(WHAT TO PRODUCE) According to the text on Meiggs below, who completed the Costa Rica railroad that Meiggs was building when he died?

(DOCUMENT EXTRACT)
Before his fraud was discovered, Meiggs left San Francisco on October 6, 1854, in the brig American, heading for South America. According to him, he landed with only $8,000 (his fraud raised, by some accounts, half a million), lost it immediately, and had to pawn his watch.

Meiggs became a successful railroad builder, building the second railroad in Chile, between Santiago and Valparaíso. After building himself a mansion in Chile with his immense fortunes, he moved his career on to Peru in the mid-1860s. He built a railroad from Lima - the capital city - to the Altiplano, which has an altitude of 14,000 feet. He built many railroads in Peru, and died in 1877 in Lima, Peru while constructing a railroad in Costa Rica which was completed by his nephew, Minor C. Keith. He is said to have been the virtual dictator of Peru by that time, known as "Don Enrique,” with interests ranging from silver mines to cleaning up the city of Lima by building a seven-mile-long park.

In 1876–1877, he financed French adventurer Théodore Ber for an archaeological expedition to Tiwanaku, Bolivia, against the promise that Ber would donate the artifacts he found, on behalf of Meiggs, to Washington's Smithsonian Institution and the American Museum of Natural History in New York.

While his Peruvian contracts were wildly profitable, by 1876, his financial situation had begun to disintegrate. He found it more difficult to obtain credit. His 1877 death only worsened the economic chaos in Peru. He was buried at Cementerio Presbítero Matías Maestro in downtown Lima.

==Legacy==
Meiggs is said to have paid back every cent he obtained by the warrant fraud, and his other debts, amounting to as much as a million dollars, refusing only to pay back speculators who obtained the warrants at deep discounts. In preparation for his never-to-occur return to San Francisco, he got the State Legislature to pass a bill making it illegal to try him for offenses occurring before 1855. The bill was vetoed by the governor.

As a result of Meiggs' adventures and escapades in Latin America, he left the economies of many countries in desperate conditions. Meiggs allowed for the economic systems of Chile and Peru to be ruled by exports to European nations, which weakened their abilities to develop their domestic trade systems. However, his endeavors to make money for himself proved futile, for the majority of his money was sent out of the country.

In 1977, one hundred years after Meiggs' death, Judge Harry W. Low of the California Superior Court, in San Francisco, granted a motion to quash the indictment against Meiggs stemming from the fraud, on the grounds that Meiggs had rehabilitated himself, and had gone to a Higher Court. This marked the conclusion of a lengthy campaign by Meiggs' supporters to clear him.

An EC2 type Liberty Ship would also carry his name. The USS Henry Meiggs, hull 2788 was launched on April 17, 1944. She was scrapped in 1971.

Meiggs is credited with founding the town of Meiggsville, later renamed Mendocino.

== In popular culture ==
- Monumental Mysteries, a 2013 Travel Channel program, featured a segment on Meiggs centering on the financing of the construction of Fisherman's Wharf. Meiggs was portrayed by Paul Meltzer.

(INFORMATION SHOWN)

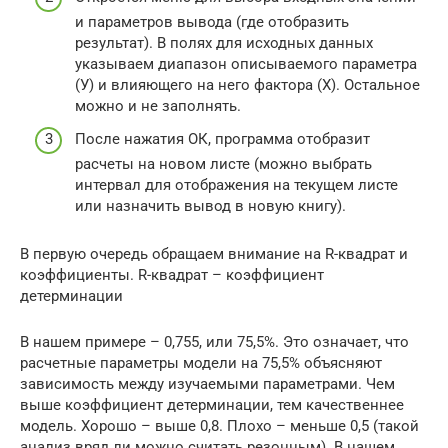
и параметров вывода (где отобразить
результат). В полях для исходных данных
указываем диапазон описываемого параметра
(У) и влияющего на него фактора (Х). Остальное
можно и не заполнять.
После нажатия ОК, программа отобразит
расчеты на новом листе (можно выбрать
интервал для отображения на текущем листе
или назначить вывод в новую книгу).
В первую очередь обращаем внимание на R-квадрат и
коэффициенты. R-квадрат – коэффициент
детерминации
В нашем примере – 0,755, или 75,5%. Это означает, что
расчетные параметры модели на 75,5% объясняют
зависимость между изучаемыми параметрами. Чем
выше коэффициент детерминации, тем качественнее
модель. Хорошо – выше 0,8. Плохо – меньше 0,5 (такой
анализ вряд ли можно считать резонным). В нашем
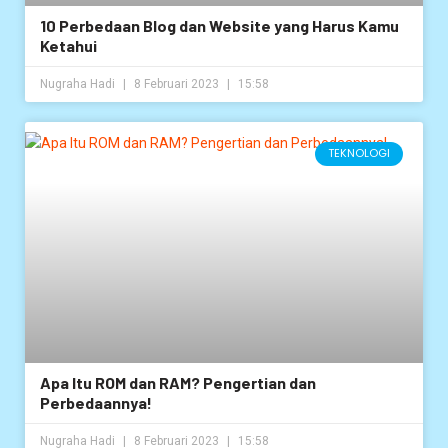
10 Perbedaan Blog dan Website yang Harus Kamu
Ketahui
Nugraha Hadi
8 Februari 2023
15:58
TEKNOLOGI
Apa Itu ROM dan RAM? Pengertian dan
Perbedaannya!
Nugraha Hadi
8 Februari 2023
15:58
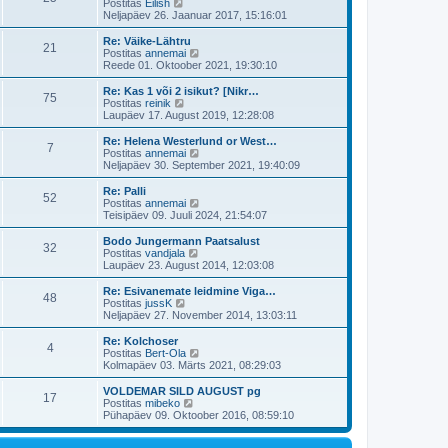
i
n
a
u
i
V
Postitas
Eilish
i
t
s
o
t
a
e
v
i
a
Neljapäev 26. Jaanuar 2017, 15:16:01
u
s
o
i
s
t
p
i
t
m
a
s
s
t
t
t
o
i
a
t
V
Re: Väike-Lähtru
t
i
P
u
p
21
s
s
m
i
n
a
u
i
V
Postitas
annemai
i
t
s
o
t
a
e
v
i
a
Reede 01. Oktoober 2021, 19:30:10
u
s
o
i
s
t
p
i
t
m
a
s
s
t
t
t
o
i
a
t
V
Re: Kas 1 või 2 isikut? [Nikr…
t
i
P
u
p
75
s
s
m
i
n
a
u
i
V
Postitas
reinik
i
t
s
o
t
a
e
v
i
a
Laupäev 17. August 2019, 12:28:08
u
s
o
i
s
t
p
i
t
m
a
s
s
t
t
t
o
i
a
t
V
Re: Helena Westerlund or West…
t
i
P
u
p
7
s
s
m
i
n
a
u
i
V
Postitas
annemai
i
t
s
o
t
a
e
v
i
a
Neljapäev 30. September 2021, 19:40:09
u
s
o
i
s
t
p
i
t
m
a
s
s
t
t
t
o
i
a
t
V
Re: Palli
t
i
P
u
p
52
s
s
m
i
n
a
u
i
V
Postitas
annemai
i
t
s
o
t
a
e
v
i
a
Teisipäev 09. Juuli 2024, 21:54:07
u
s
o
i
s
t
p
i
t
m
a
s
s
t
t
t
o
i
a
t
V
Bodo Jungermann Paatsalust
t
i
P
u
p
32
s
s
m
i
n
a
u
i
V
Postitas
vandjala
i
t
s
o
t
a
e
v
i
a
Laupäev 23. August 2014, 12:03:08
u
s
o
i
s
t
p
i
t
m
a
s
s
t
t
t
o
i
a
t
V
Re: Esivanemate leidmine Viga…
t
i
P
u
p
48
s
s
m
i
n
a
u
i
V
Postitas
jussK
i
t
s
o
t
a
e
v
i
a
Neljapäev 27. November 2014, 13:03:11
u
s
o
i
s
t
p
i
t
m
a
s
s
t
t
t
o
i
a
t
V
Re: Kolchoser
t
i
P
u
p
4
s
s
m
i
n
a
u
i
V
Postitas
Bert-Ola
i
t
s
o
t
a
e
v
i
a
Kolmapäev 03. Märts 2021, 08:29:03
u
s
o
i
s
t
p
i
t
m
a
s
s
t
t
t
o
i
a
t
V
VOLDEMAR SILD AUGUST pg
t
i
P
u
p
17
s
s
m
i
n
a
u
i
V
Postitas
mibeko
i
t
s
o
t
a
e
v
i
a
Pühapäev 09. Oktoober 2016, 08:59:10
u
s
o
i
s
t
p
i
t
m
a
s
s
t
t
t
o
i
a
t
t
i
u
p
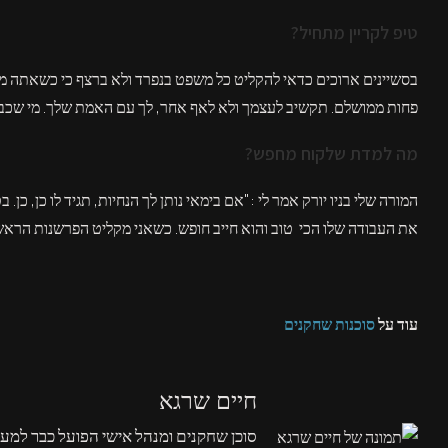
טיפ לקריין מתחיל?
בסשיינים ארוכים כדאי להקליט כל משפט בנפרד ולא ברצף כי כשאתה מקל
פחות ממושלם. תקשיב לעצמך ולא לאף אחר, לך עם האמת שלך. מי שכבר מ
מה למדת שלקוח מחפש?
המורה שלי בניו יורק אמר לי :"אם בימאי נותן לך הנחיות, תגיד לו כן, 
את העבודה שלו הכי טוב והוא חייב חופש. כשאני מקליט הפרשנות הראש
עוד על
סוכנות שחקנים
חיים שרגא
סוכן שחקנים ומנהל אישי הפועל כבר למעל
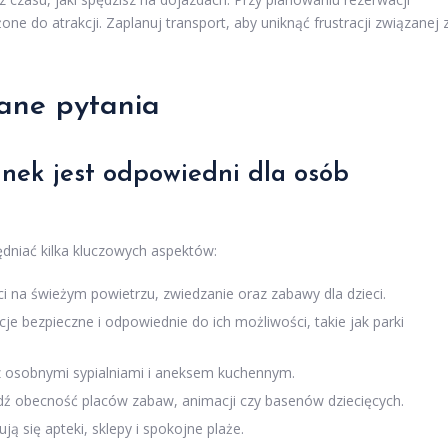
one do atrakcji. Zaplanuj transport, aby uniknąć frustracji związanej 
ane pytania
unek jest odpowiedni dla osób
ędniać kilka kluczowych aspektów:
i na świeżym powietrzu, zwiedzanie oraz zabawy dla dzieci.
cje bezpieczne i odpowiednie do ich możliwości, takie jak parki
z osobnymi sypialniami i aneksem kuchennym.
ź obecność placów zabaw, animacji czy basenów dziecięcych.
ją się apteki, sklepy i spokojne plaże.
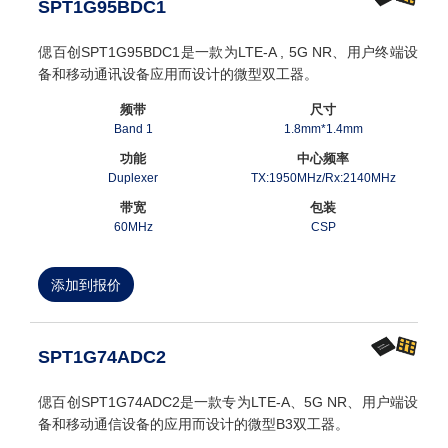
SPT1G95BDC1
偲百创SPT1G95BDC1是一款为LTE-A , 5G NR、用户终端设
备和移动通讯设备应用而设计的微型双工器。
频带
尺寸
Band 1
1.8mm*1.4mm
功能
中心频率
Duplexer
TX:1950MHz/Rx:2140MHz
带宽
包装
60MHz
CSP
添加到报价
SPT1G74ADC2
偲百创SPT1G74ADC2是一款专为LTE-A、5G NR、用户端设
备和移动通信设备的应用而设计的微型B3双工器。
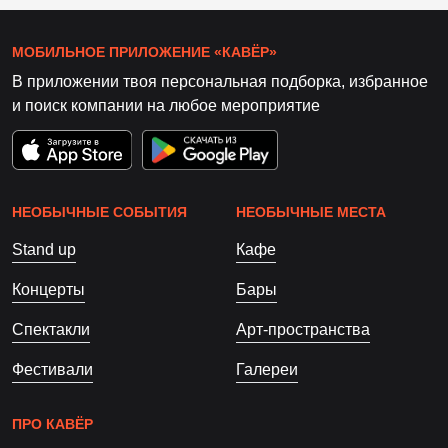
МОБИЛЬНОЕ ПРИЛОЖЕНИЕ «КАВЁР»
В приложении твоя персональная подборка, избранное
и поиск компании на любое мероприятие
НЕОБЫЧНЫЕ СОБЫТИЯ
НЕОБЫЧНЫЕ МЕСТА
Stand up
Кафе
Концерты
Бары
Спектакли
Арт-пространства
Фестивали
Галереи
ПРО КАВЁР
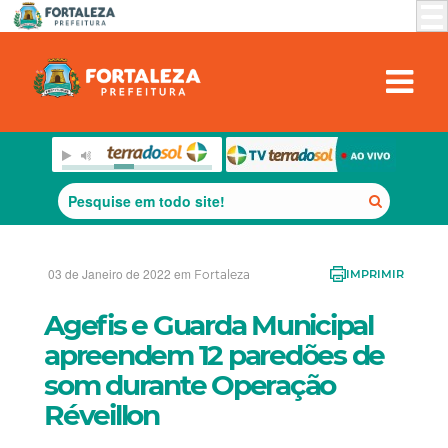
03 de Janeiro de 2022 em
Fortaleza
IMPRIMIR
Agefis e Guarda Municipal
apreendem 12 paredões de
som durante Operação
Réveillon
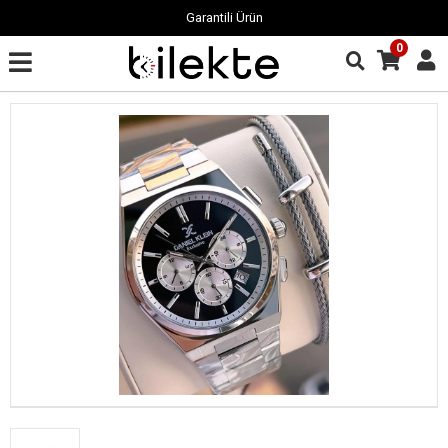
Garantili Ürün
0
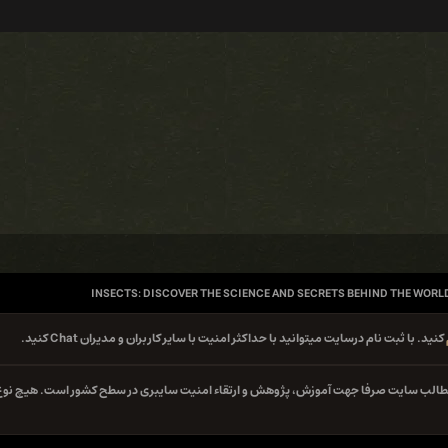
INSECTS: DISCOVER THE SCIENCE AND SECRETS BEHIND THE WORLD
کنید. با ثبت نام درسایت میتوانید با حداکثر امنیت با سایر کاربران و مدیران Chat کنید.
ه مطالب سایت صرفا جهت آموزش، پژوهش و ارتقاء امنیت سایبری در سطح کشور است. هیچ نوع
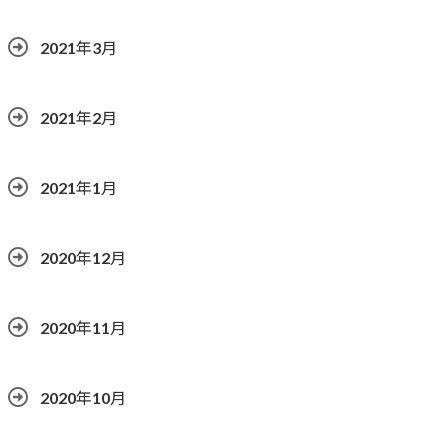
2021年3月
2021年2月
2021年1月
2020年12月
2020年11月
2020年10月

(SOLUTION TO THIS PROBLEM) His nephew, Minor C. Keith.